── DATA EXCERPTS

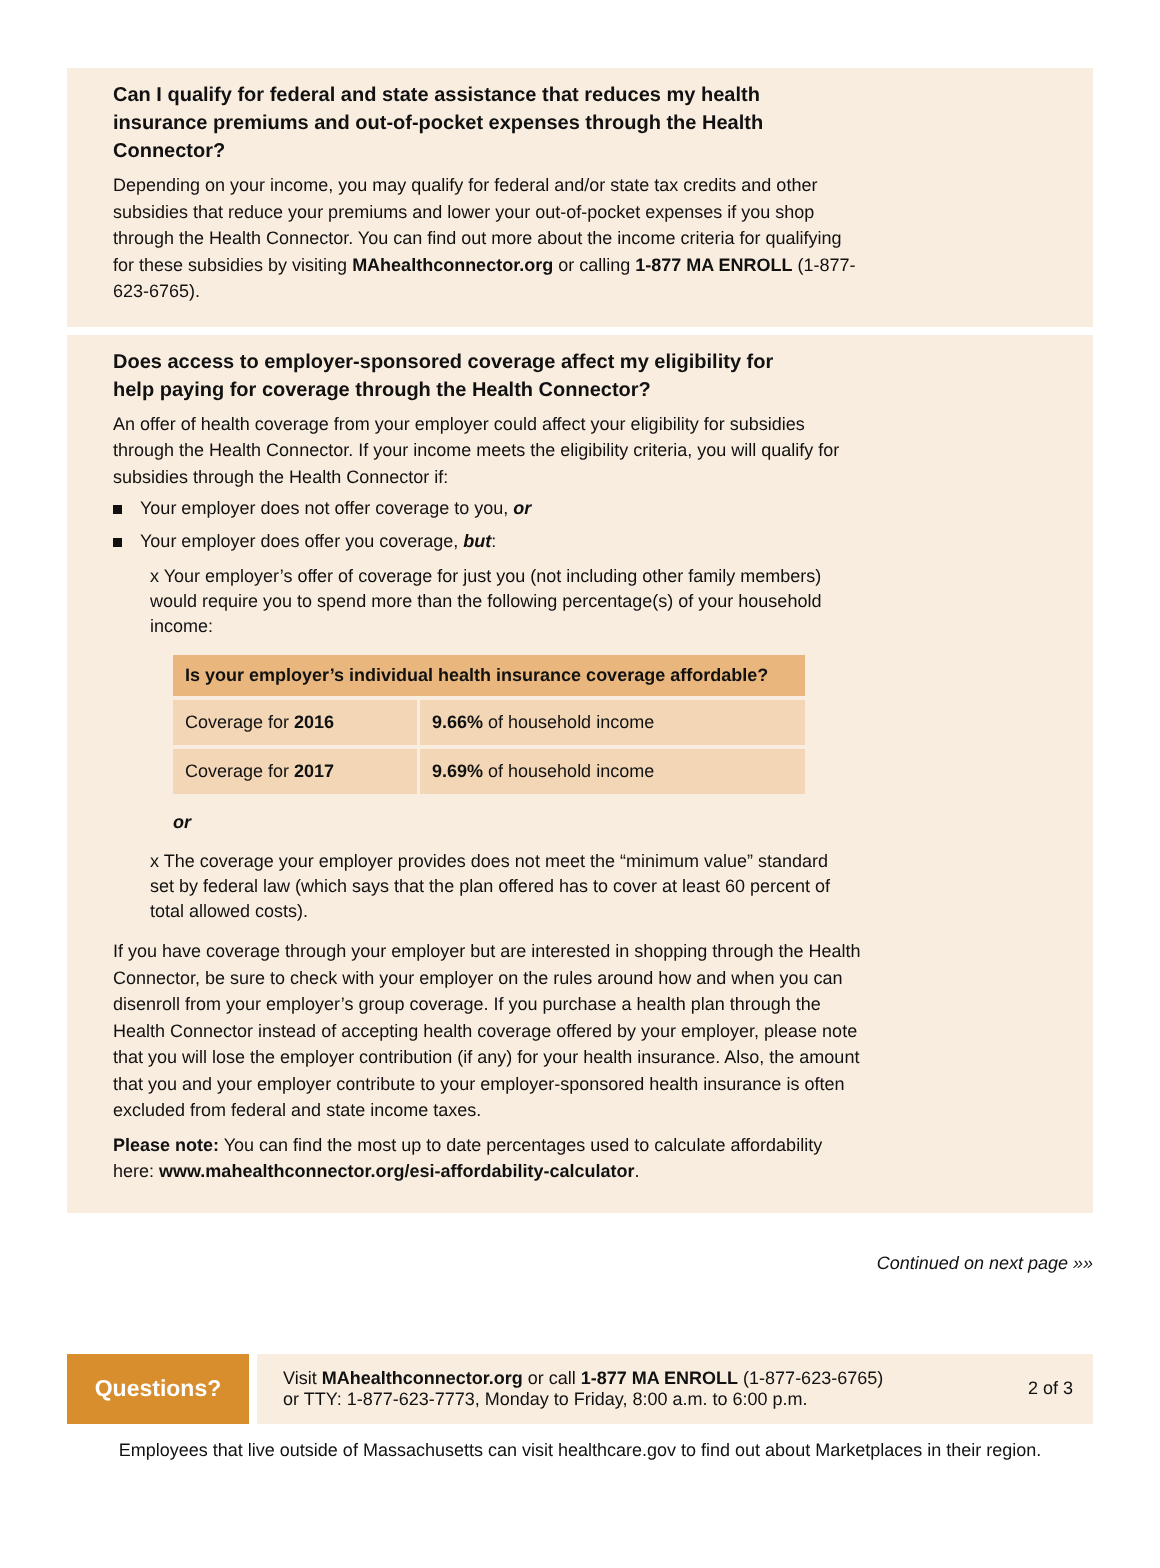Can I qualify for federal and state assistance that reduces my health insurance premiums and out-of-pocket expenses through the Health Connector?
Depending on your income, you may qualify for federal and/or state tax credits and other subsidies that reduce your premiums and lower your out-of-pocket expenses if you shop through the Health Connector. You can find out more about the income criteria for qualifying for these subsidies by visiting MAhealthconnector.org or calling 1-877 MA ENROLL (1-877-623-6765).
Does access to employer-sponsored coverage affect my eligibility for help paying for coverage through the Health Connector?
An offer of health coverage from your employer could affect your eligibility for subsidies through the Health Connector. If your income meets the eligibility criteria, you will qualify for subsidies through the Health Connector if:
Your employer does not offer coverage to you, or
Your employer does offer you coverage, but:
x Your employer’s offer of coverage for just you (not including other family members) would require you to spend more than the following percentage(s) of your household income:
| Is your employer’s individual health insurance coverage affordable? | |
| --- | --- |
| Coverage for 2016 | 9.66% of household income |
| Coverage for 2017 | 9.69% of household income |
or
x The coverage your employer provides does not meet the “minimum value” standard set by federal law (which says that the plan offered has to cover at least 60 percent of total allowed costs).
If you have coverage through your employer but are interested in shopping through the Health Connector, be sure to check with your employer on the rules around how and when you can disenroll from your employer’s group coverage. If you purchase a health plan through the Health Connector instead of accepting health coverage offered by your employer, please note that you will lose the employer contribution (if any) for your health insurance. Also, the amount that you and your employer contribute to your employer-sponsored health insurance is often excluded from federal and state income taxes.
Please note: You can find the most up to date percentages used to calculate affordability here: www.mahealthconnector.org/esi-affordability-calculator.
Continued on next page »»
Questions?
Visit MAhealthconnector.org or call 1-877 MA ENROLL (1-877-623-6765)
or TTY: 1-877-623-7773, Monday to Friday, 8:00 a.m. to 6:00 p.m.
2 of 3
Employees that live outside of Massachusetts can visit healthcare.gov to find out about Marketplaces in their region.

────

(PROBLEM DESCRIPTION) Pull every line that holds the string "household" out of the records.

(ANSWER TO THIS TASK)
x Your employer’s offer of coverage for just you (not including other family members) would require you to spend more than the following percentage(s) of your household income:
| Coverage for 2016 | 9.66% of household income |
| Coverage for 2017 | 9.69% of household income |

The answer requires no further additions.